Thats it? No real info on this forum about the new 16 series?

I want one so bad...well 2. But i have the PC-13 and do not see a "Need" for a upgraded sub...


Sent from my iPhone using Tapatalk


----------



## rhale64 (Jul 9, 2013)

I got my SB 16 and I like it a lot. I am in a 2600 cut totally sealed room. I used to have dual SB 13 's.

The bass hits so much harder on these. But as the saying goes I definitely want another. The bass in my main string position is just as ample but deeper. You can feel the seat cushions shake with the 16. I never felt that with the dual 13's. But as I go around the room the duals were more even in other areas of the room. 

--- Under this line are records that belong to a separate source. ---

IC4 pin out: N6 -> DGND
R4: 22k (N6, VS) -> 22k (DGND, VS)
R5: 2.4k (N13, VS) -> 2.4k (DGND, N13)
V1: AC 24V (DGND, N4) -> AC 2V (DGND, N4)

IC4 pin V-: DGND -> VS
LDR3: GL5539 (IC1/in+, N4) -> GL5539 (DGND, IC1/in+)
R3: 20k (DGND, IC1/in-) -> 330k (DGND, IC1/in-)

I have yet to watch a hole movie because I have been trying to nurse my dog back to life. It has been hard trying to do that. I am physically and emotionally draining.

I will hopefully have more info soon.

Sent from my Pixel using Tapatalk


----------



## the_rookie (Sep 30, 2008)

Dope good sir.

I enjoy the depth of my PC-13. That makes my windows flex, curtains move, and the recliner quake and shake. So i could only imagine the PB-16. Online says that my PC-13 has 50mm of excursion...that the new ported 16 has 98mm.

For
The
Love
Of
God!

The amount of air movement with a 16" cone and up to 98mm of excursion...i just cant even.

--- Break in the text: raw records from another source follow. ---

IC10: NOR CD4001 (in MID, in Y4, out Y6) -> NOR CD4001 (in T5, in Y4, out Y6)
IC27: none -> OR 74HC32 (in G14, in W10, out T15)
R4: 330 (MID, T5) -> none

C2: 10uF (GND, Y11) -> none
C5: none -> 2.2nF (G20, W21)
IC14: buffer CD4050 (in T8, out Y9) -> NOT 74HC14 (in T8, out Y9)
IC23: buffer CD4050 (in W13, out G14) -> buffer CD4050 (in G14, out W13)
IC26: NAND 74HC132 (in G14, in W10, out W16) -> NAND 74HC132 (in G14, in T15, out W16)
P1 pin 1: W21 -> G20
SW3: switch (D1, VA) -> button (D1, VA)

Sent from my iPhone using Tapatalk


----------



## tonyvdb (Sep 5, 2007)

the_rookie said:


> Thats it? No real info on this forum about the new 16 series?


You must have been sleeping, there has been Facebook posts and this one over a month ago.
http://www.hometheatershack.com/for...lagship-subwoofers-sb16-ultra-pb16-ultra.html


----------



## the_rookie (Sep 30, 2008)

Well the tapatalk search is useful. I searched 4 diff times and no results of that. Only this thread showed up


Sent from my iPhone using Tapatalk


----------



## theJman (Mar 3, 2012)

I'll have an SB16 in a week or two, so I should have a review up sometime in the beginning of 2017.


----------



## willis7469 (Jan 31, 2014)

I was really hoping you'd say that soon! Looking forward to a great review. 


Sent from my iPhone using Tapatalk


----------



## robdman (Dec 8, 2016)

I will be receiving my SVS PB ultra 16 Tuesday!


----------



## theJman (Mar 3, 2012)

Congrats! Be sure to come back and post your thoughts after you've had a chance to try it out.


----------